» **Assignment**
For this exercise, retype each line of the material below verbatim and omit any picture.

» **Data**
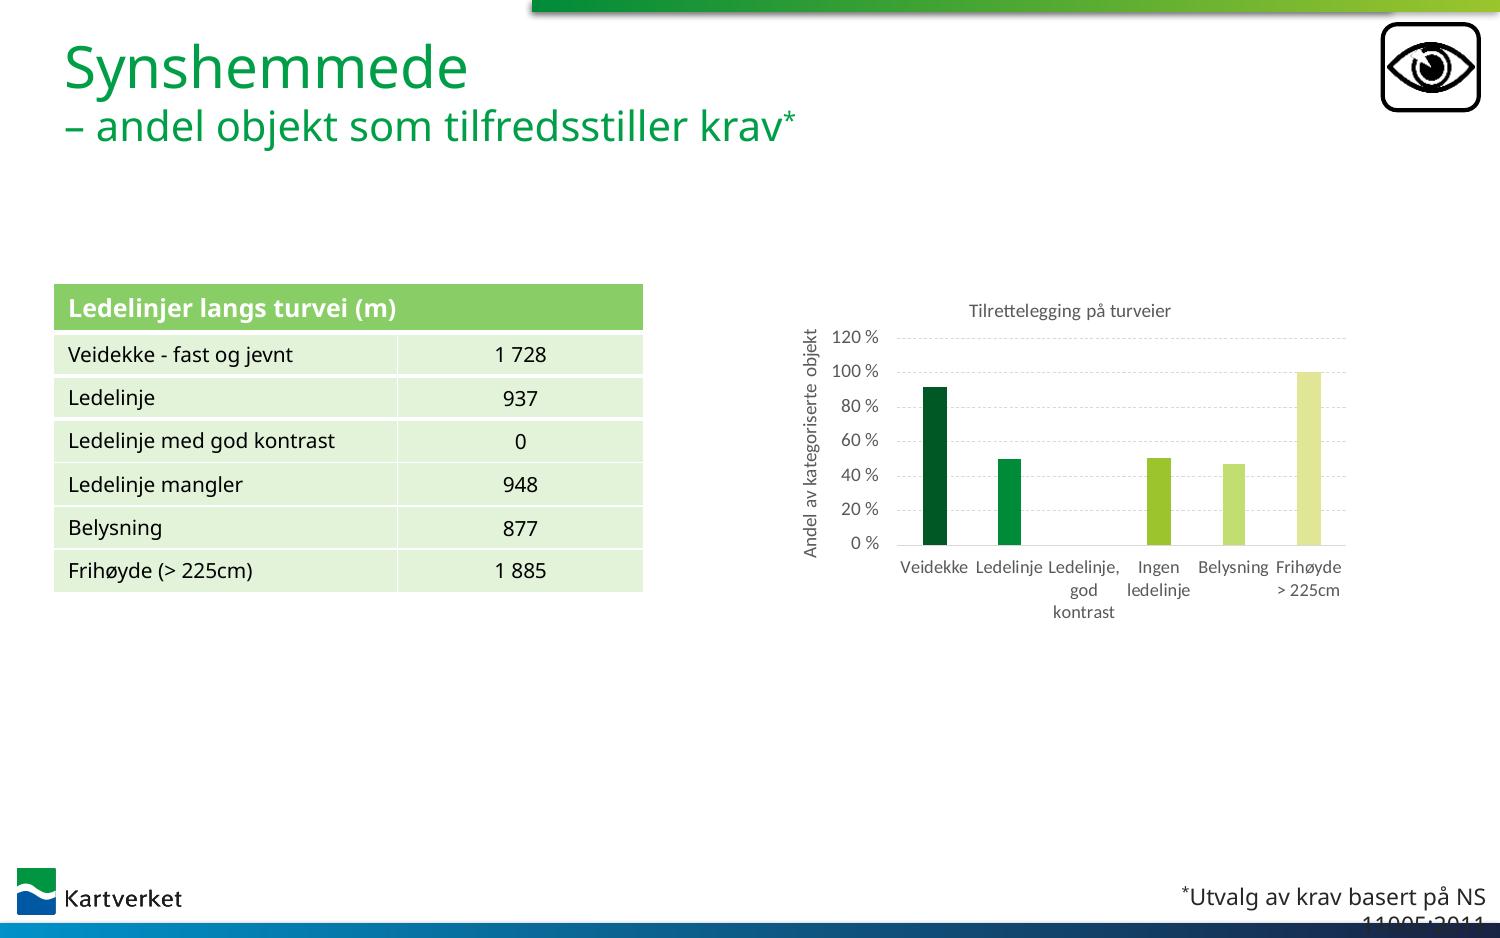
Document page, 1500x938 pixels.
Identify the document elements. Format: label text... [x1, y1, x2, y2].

table_cell Ledelinje [54, 378, 397, 417]
text_box Synshemmede – andel objekt som tilfredsstiller krav* [49, 24, 1431, 158]
table_cell 0 [398, 421, 643, 462]
table_cell 1 728 [398, 335, 643, 374]
picture [791, 291, 1349, 630]
table_cell 1 885 [398, 550, 643, 592]
table_cell Ledelinje med god kontrast [54, 421, 397, 462]
table_cell 937 [398, 378, 643, 417]
table_cell 948 [398, 463, 643, 505]
table_cell Veidekke - fast og jevnt [54, 335, 397, 374]
table_cell Frihøyde (> 225cm) [54, 550, 397, 592]
text_box *Utvalg av krav basert på NS 11005:2011 [1068, 873, 1500, 938]
table_cell 877 [398, 507, 643, 548]
table_cell Belysning [54, 507, 397, 548]
table_header Ledelinjer langs turvei (m) [54, 284, 643, 330]
table_cell Ledelinje mangler [54, 463, 397, 505]
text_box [1382, 24, 1480, 111]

» **Solved exercise**
Document page, 1500x938 pixels.
Identify the document elements. Format: label text... [x1, y1, x2, y2].

table_cell Ledelinje [54, 378, 397, 417]
text_box Synshemmede – andel objekt som tilfredsstiller krav* [49, 24, 1431, 158]
table_cell 0 [398, 421, 643, 462]
table_cell 1 728 [398, 335, 643, 374]
picture [791, 291, 1349, 630]
table_cell 1 885 [398, 550, 643, 592]
table_cell Ledelinje med god kontrast [54, 421, 397, 462]
table_cell 937 [398, 378, 643, 417]
table_cell 948 [398, 463, 643, 505]
table_cell Veidekke - fast og jevnt [54, 335, 397, 374]
table_cell Frihøyde (> 225cm) [54, 550, 397, 592]
text_box *Utvalg av krav basert på NS 11005:2011 [1068, 873, 1500, 938]
table_cell 877 [398, 507, 643, 548]
table_cell Belysning [54, 507, 397, 548]
table_header Ledelinjer langs turvei (m) [54, 284, 643, 330]
table_cell Ledelinje mangler [54, 463, 397, 505]
text_box [1382, 24, 1480, 111]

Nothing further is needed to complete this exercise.